Crop is a destructive action, yes, but you can do it more precisely or undo it.
You can use the crop tool, which comes with nice adjustment handles, then press the enter key to crop. That tool is the lower right of the four Select tools at the top of the toolbar.
When I want to be precise about the dimensions, I'll make a rectangle the size I want, position it, then hide my bitmap (and anything else). To crop, I'll just press Ctrl-Alt-T (it's the keyboard shortcut for Modify > Canvas > Trim Canvas), which trims the document to the rectangle. Then, I'll delete my rectangle.
As for undoing the crop, Ctrl-Z (on Windows). Unlike Photoshop, you can go back quite a number of steps with Ctrl-Z.
I never use the marquee for cropping; it's a selection tool. You have many better options, none of which use the marquee tool.
If you are talking about a single image file, try either masking the image (rather than destructive cropping) or change the preferences for Fireworks so that cropping doesn't delete any data.
If the image is part of a design.

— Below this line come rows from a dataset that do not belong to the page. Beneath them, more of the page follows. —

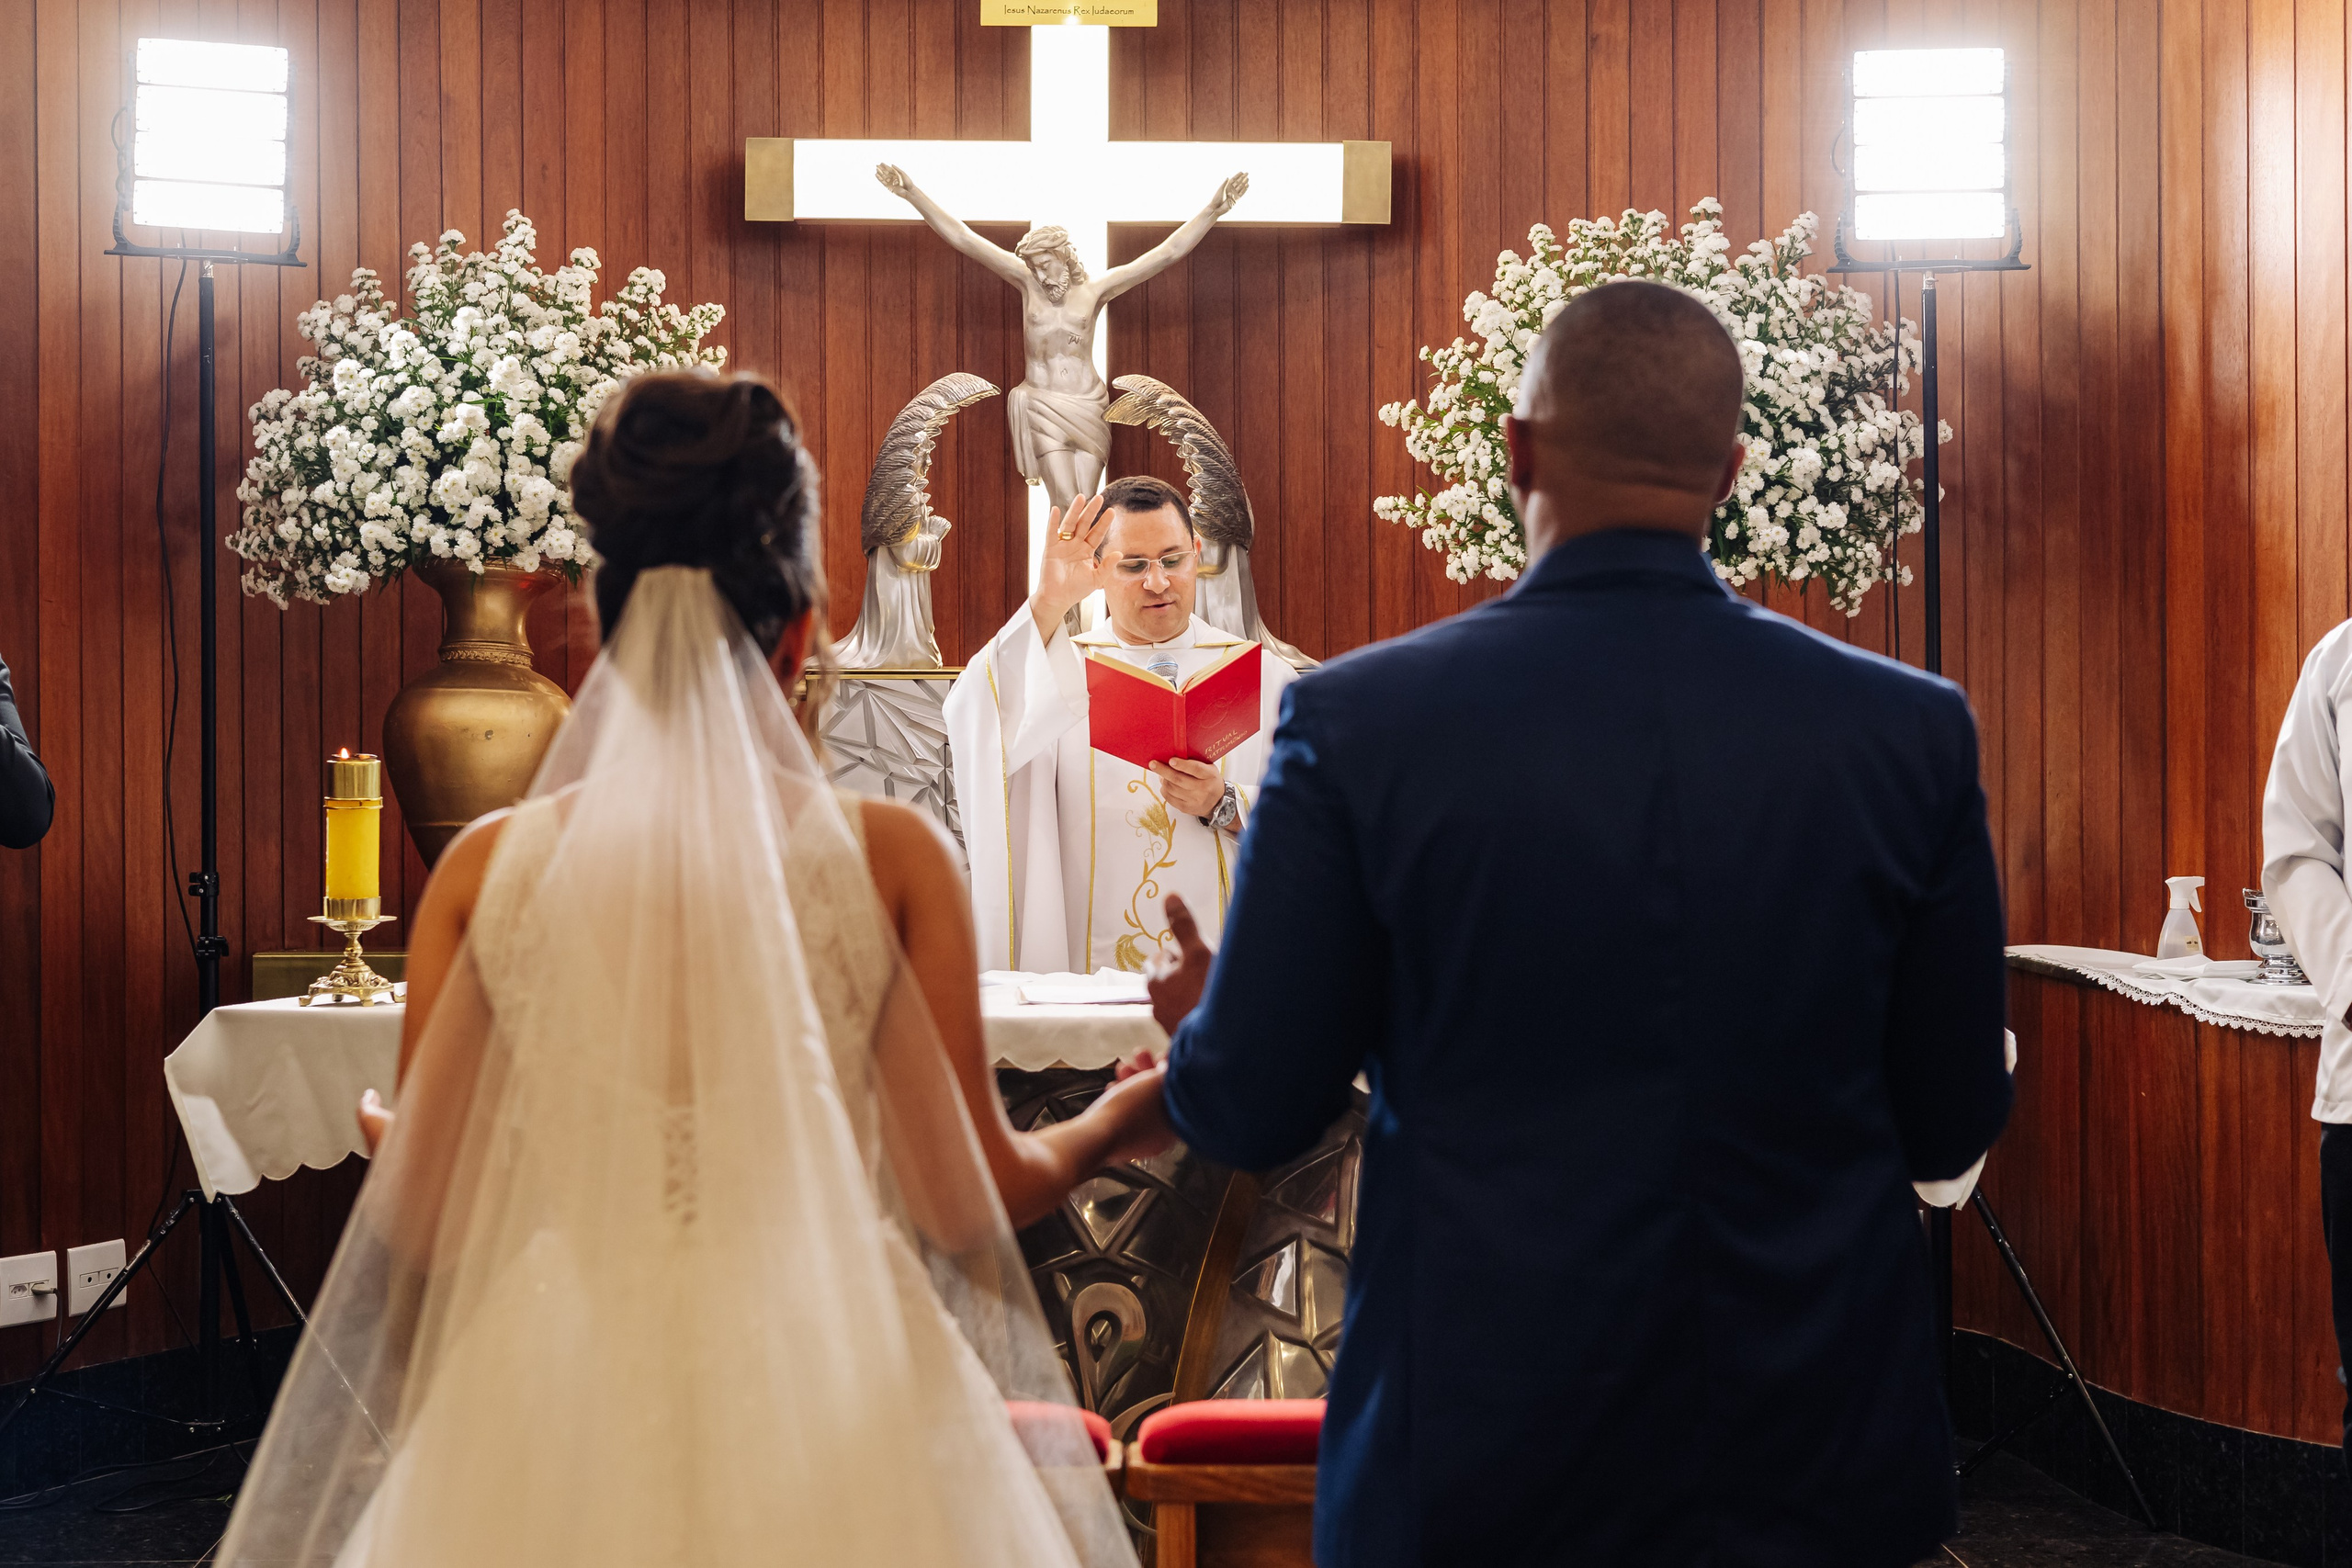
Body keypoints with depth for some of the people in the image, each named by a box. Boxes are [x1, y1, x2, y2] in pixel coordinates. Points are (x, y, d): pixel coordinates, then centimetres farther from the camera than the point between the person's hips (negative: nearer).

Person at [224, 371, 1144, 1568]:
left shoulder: (487, 869, -1)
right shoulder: (887, 860, -5)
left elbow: (418, 1227, 1)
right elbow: (965, 1209, -4)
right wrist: (1112, 1127, 16)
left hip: (557, 1429, 2)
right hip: (828, 1419, -1)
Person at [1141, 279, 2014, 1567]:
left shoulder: (1357, 722, -13)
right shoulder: (1911, 732, -7)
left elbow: (1247, 1115, -7)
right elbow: (1951, 1125, 1)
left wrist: (1205, 1017, 16)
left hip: (1480, 1461, -1)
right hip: (1819, 1462, 2)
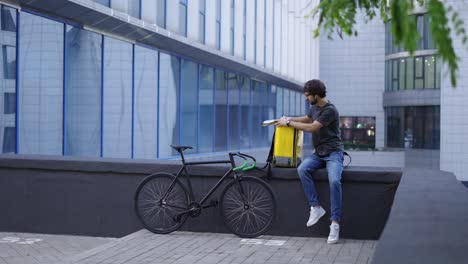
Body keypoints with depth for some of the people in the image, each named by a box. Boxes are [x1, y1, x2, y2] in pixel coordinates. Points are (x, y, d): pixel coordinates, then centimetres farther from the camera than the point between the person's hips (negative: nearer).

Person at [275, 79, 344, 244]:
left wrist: (288, 123, -14)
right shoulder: (314, 107, 11)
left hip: (333, 153, -7)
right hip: (318, 153, 7)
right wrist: (289, 119, 17)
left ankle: (335, 223, -27)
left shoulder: (330, 110, -16)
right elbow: (307, 119, 33)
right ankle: (316, 208, -16)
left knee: (334, 181, -32)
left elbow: (311, 128, -22)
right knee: (302, 169, -23)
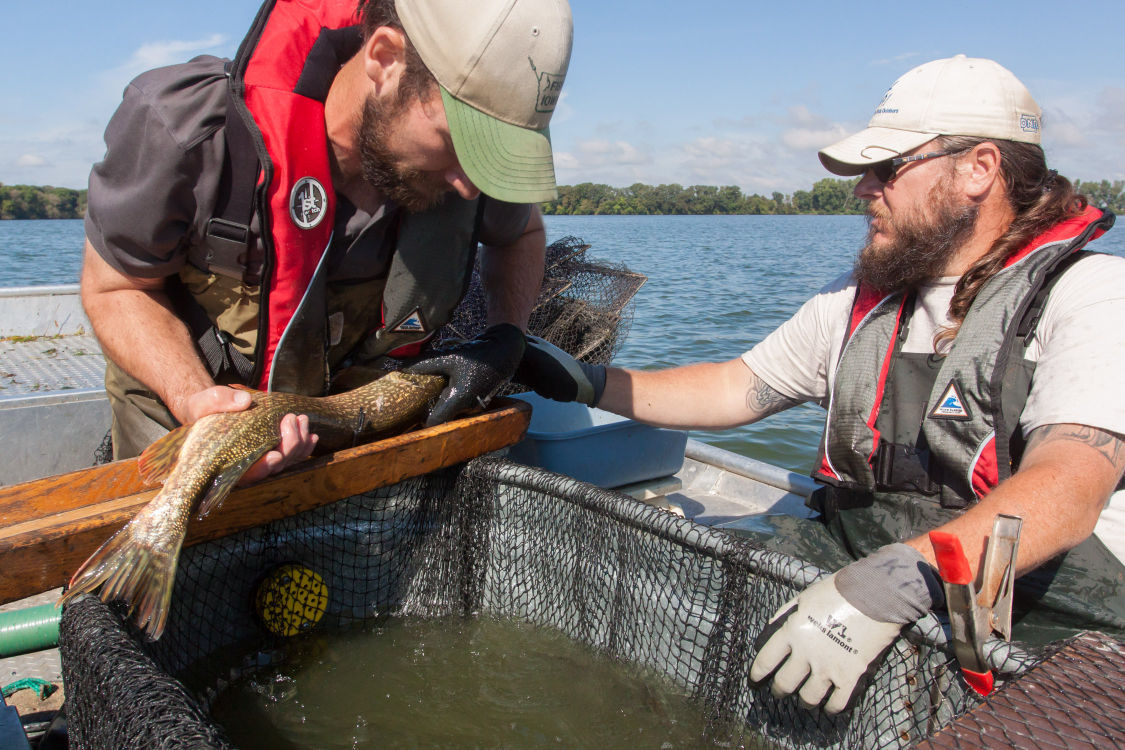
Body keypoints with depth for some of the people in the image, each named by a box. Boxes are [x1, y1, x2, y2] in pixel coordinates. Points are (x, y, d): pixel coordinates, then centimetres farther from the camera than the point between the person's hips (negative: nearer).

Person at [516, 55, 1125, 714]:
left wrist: (894, 583, -40)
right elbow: (739, 389, 15)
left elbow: (1066, 491, -26)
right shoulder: (862, 295, 11)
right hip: (850, 564, 5)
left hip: (1040, 619, -5)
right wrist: (591, 384, 8)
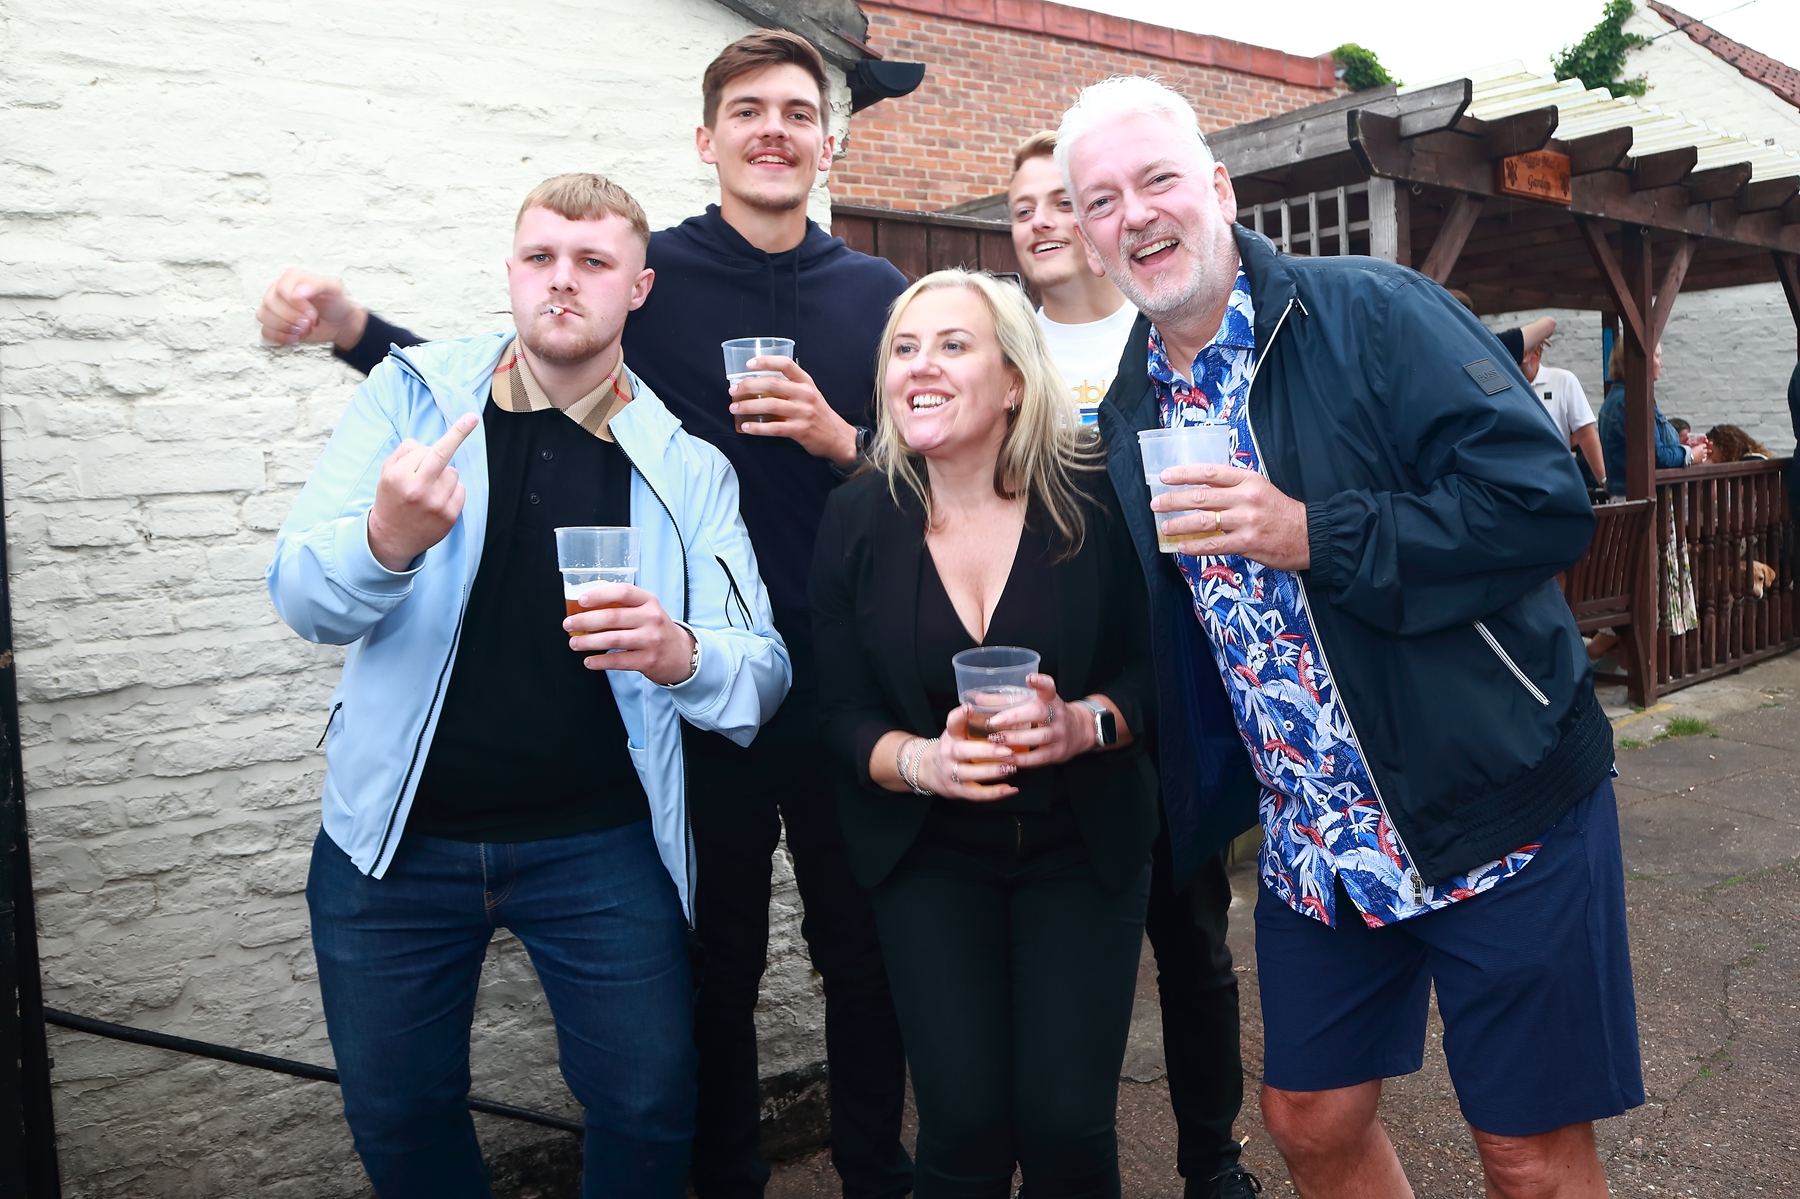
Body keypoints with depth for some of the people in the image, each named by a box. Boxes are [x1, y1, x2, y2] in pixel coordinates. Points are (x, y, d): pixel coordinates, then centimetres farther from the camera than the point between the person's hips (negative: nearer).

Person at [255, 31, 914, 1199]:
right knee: (715, 965, 12)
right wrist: (350, 325, -11)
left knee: (865, 950, 14)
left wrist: (845, 441, -14)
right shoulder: (646, 274, -1)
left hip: (846, 685, 2)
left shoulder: (881, 295, 4)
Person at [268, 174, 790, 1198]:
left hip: (599, 846, 0)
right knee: (397, 1114, 15)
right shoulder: (410, 399, -2)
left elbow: (764, 672, -7)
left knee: (649, 1106, 6)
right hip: (399, 839, 1)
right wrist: (386, 539, -34)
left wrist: (682, 656, -31)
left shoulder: (686, 465, -3)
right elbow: (304, 599, -11)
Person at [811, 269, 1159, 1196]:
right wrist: (920, 761, -22)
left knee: (1065, 1122, -6)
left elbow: (1154, 666, -4)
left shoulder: (1093, 496, -10)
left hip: (1081, 842, 0)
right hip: (931, 852, 1)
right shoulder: (858, 519, -5)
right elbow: (844, 712, -3)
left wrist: (1081, 724, -23)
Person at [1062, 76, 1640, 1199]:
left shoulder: (1376, 314, -11)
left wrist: (1312, 534, -25)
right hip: (1317, 841, 5)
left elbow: (1546, 500, -20)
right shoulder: (1129, 413, 6)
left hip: (1501, 808, -5)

Select the image and choose Edit > Crop selected bitmap (destructive) or mask the image (non-destructive).
Another alternative is to choose the Export Area tool, and export out your crop as a separate bitmap file.
Masks, yes, masks are great! If you just want to hide parts of your image from view, create a mask. Masks can be other bitmaps or vector objects. Create and position your mask object over your original bitmap. Select both then Modify > Mask > Group as Mask. You can easily undo the masking. White areas in a mask reveal the underlying object. Black or transparent areas in the mask cause your original image to be transparent for those pixels. Grey or semi-transparent produce a proportionally transparent result.
There's also the Paste Inside option, where you can paste your bitmap into a vector shape. The nice thing there is that you can move your bitmap around. (I'm pretty sure, anyway. I don't use this feature.)
Anyway. You have lots of options to remove or hide pixels. The approach you take depends on your needs and preferences.
If you have an image to share and a goal to achieve, we might be able to advise you better.
Yes the masking function is perfect.
The Paste Into function does just what I need.
Just like in Photoshop, you can lock or unlock the companion mask.
But you can also scale the vector info that represents the mask.
Hey, that's great!
Yeah, you can do quite a few cool things with Fireworks! I think different programs (or program classes) use terminology somewhat differently. Or perhaps they just enhance the basic operation in different ways as the programs are developed.